* **Source**
========================================
Monday, October 31, 2005

more on the struggle

I have decided that Tuesdays will be the Blog updating day. However, due to the fact that I am going to be out until Noon tomorrow, I decided I would do the Blog today.

First, I want to a special Hi to Jerry. He never posts, but he says I always enjoy the ‘Soap Opera of Mel’s Life’. So Hi to you Jerry.

Ok…this weekend was pretty good. It was busy, got to meet a lot of new people. Which is always a nice thing.

I think today I will talk about how my struggle with trusting God. It is funny, because I know for a fact that God has me in His hands and that He is guiding my life. Though, it is the same thing…there are times when I get so frustrated and look at situations and think, ‘How in the world is this what God wants for me?’ God is gracious and gentely reminds me of things He has shown me. My favorite thing was, ‘How many more things do I have to show you in order for you to trust me?’

That is huge! When things look bleak, I think there is NO way that this could be what God is really wanting me to do. I am reminded of Sarah and Abraham. It is amazing how one Bible story has really impacted me. I pray, “Ok, God, I trust You. I will just wait.” ACK…Whomever said patience is a virtue, wasn’t kidding. Honestly, I will tell you…I HATE IT. Not my idea of an easy life.
========================================
* **Data shown**
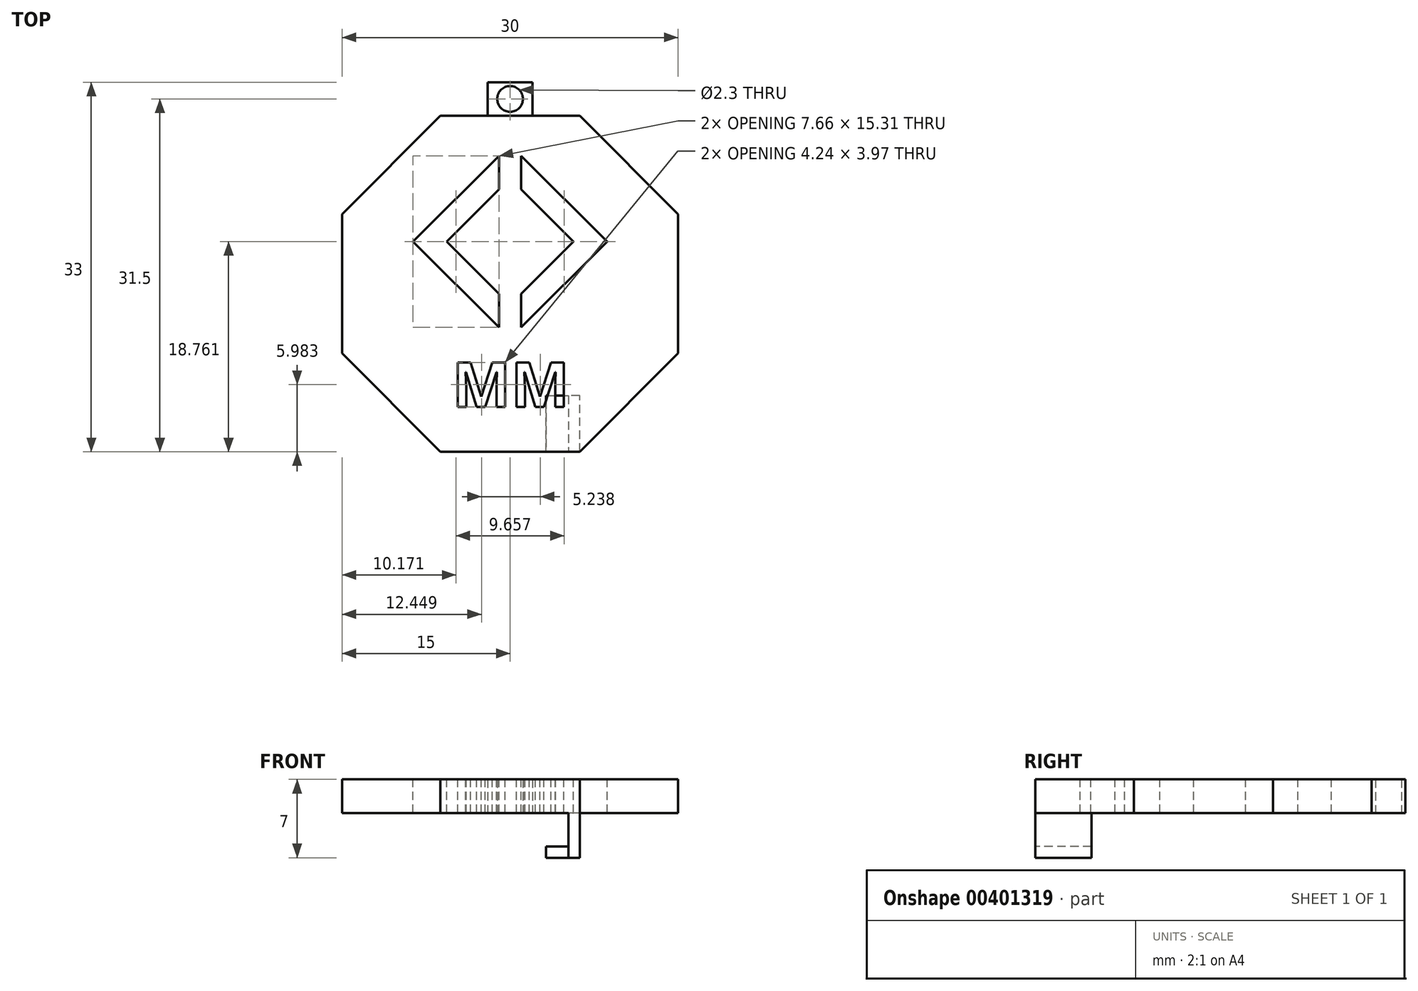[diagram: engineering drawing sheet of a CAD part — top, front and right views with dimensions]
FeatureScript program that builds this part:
========================================
* **Task requirements**
**1.** In the blog post, which day has the writer chosen as the regular day for updating the blog?
**2.** List every personal name, other than God, that appears in the blog post.
**3.** Write a continuation of the blog post about trusting God, beginning immediately after its final sentence.

* **Expected responses**
**1.** Tuesdays.

**2.** Jerry, Mel, Sarah, Abraham

**3.**
I was talking to a friend the other day about a situation where, if I had my way I would pick the easy route and just not deal with it. I am actually pretty good at the whole denial and suppression thing. Amazingly enough, I have done it most of my life.

However, this might sound silly...I am not allowed to. God won’t let me take the easy way out. Sooo, of course I get mad and frustrated, cry a little. Though, at the same time, I step back and I say ‘Ok, God, it isn’t in my hands anymore.” AS if it really ever was. (Deborah said that-he he).

I know that a lot of this might be similar to previous Blogs, however it is a HUGE issue that God is working on in my life. Breaking down my will, showing me my sin and having His be the one I live by. I have said this before. Be careful what you pray for, you just might get it.

Ok kids…see you next Tuesday.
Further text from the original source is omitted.